Saved data entries

━━━━━━

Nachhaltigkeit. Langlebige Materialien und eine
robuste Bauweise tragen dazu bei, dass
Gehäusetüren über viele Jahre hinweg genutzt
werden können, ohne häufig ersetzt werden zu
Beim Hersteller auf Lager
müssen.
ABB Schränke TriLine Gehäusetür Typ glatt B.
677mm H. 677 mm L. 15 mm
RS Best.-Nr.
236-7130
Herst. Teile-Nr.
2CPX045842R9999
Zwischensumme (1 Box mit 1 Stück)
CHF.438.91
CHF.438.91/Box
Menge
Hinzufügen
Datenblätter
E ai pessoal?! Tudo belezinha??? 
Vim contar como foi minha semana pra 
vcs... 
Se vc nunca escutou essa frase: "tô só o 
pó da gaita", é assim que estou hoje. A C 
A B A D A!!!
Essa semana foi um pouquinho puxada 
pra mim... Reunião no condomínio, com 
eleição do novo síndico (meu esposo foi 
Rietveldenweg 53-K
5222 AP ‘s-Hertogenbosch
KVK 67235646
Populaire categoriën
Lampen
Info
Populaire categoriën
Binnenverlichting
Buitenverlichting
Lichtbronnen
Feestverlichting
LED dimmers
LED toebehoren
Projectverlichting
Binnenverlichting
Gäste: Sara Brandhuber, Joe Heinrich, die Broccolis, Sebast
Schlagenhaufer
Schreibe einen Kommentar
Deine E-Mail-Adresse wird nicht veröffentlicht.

━━━━━━

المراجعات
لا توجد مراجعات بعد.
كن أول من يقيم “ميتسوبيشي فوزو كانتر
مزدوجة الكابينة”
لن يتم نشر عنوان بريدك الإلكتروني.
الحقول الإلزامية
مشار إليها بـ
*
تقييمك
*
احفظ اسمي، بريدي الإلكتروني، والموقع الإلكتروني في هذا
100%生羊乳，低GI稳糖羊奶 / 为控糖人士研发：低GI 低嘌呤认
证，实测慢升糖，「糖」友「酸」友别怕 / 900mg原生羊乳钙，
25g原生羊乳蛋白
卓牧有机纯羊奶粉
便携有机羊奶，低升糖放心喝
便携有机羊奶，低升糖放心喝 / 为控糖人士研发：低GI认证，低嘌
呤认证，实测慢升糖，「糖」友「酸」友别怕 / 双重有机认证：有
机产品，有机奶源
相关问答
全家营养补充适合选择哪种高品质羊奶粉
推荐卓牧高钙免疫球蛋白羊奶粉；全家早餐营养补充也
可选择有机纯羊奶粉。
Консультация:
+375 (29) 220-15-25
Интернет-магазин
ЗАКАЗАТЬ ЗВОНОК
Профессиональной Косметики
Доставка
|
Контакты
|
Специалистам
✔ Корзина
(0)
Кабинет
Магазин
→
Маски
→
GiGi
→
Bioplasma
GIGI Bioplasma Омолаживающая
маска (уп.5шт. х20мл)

━━━━━━

Task requirements: How many lines of the data above contain the word "semana"? Case counts. Give only the number.

Your response: 2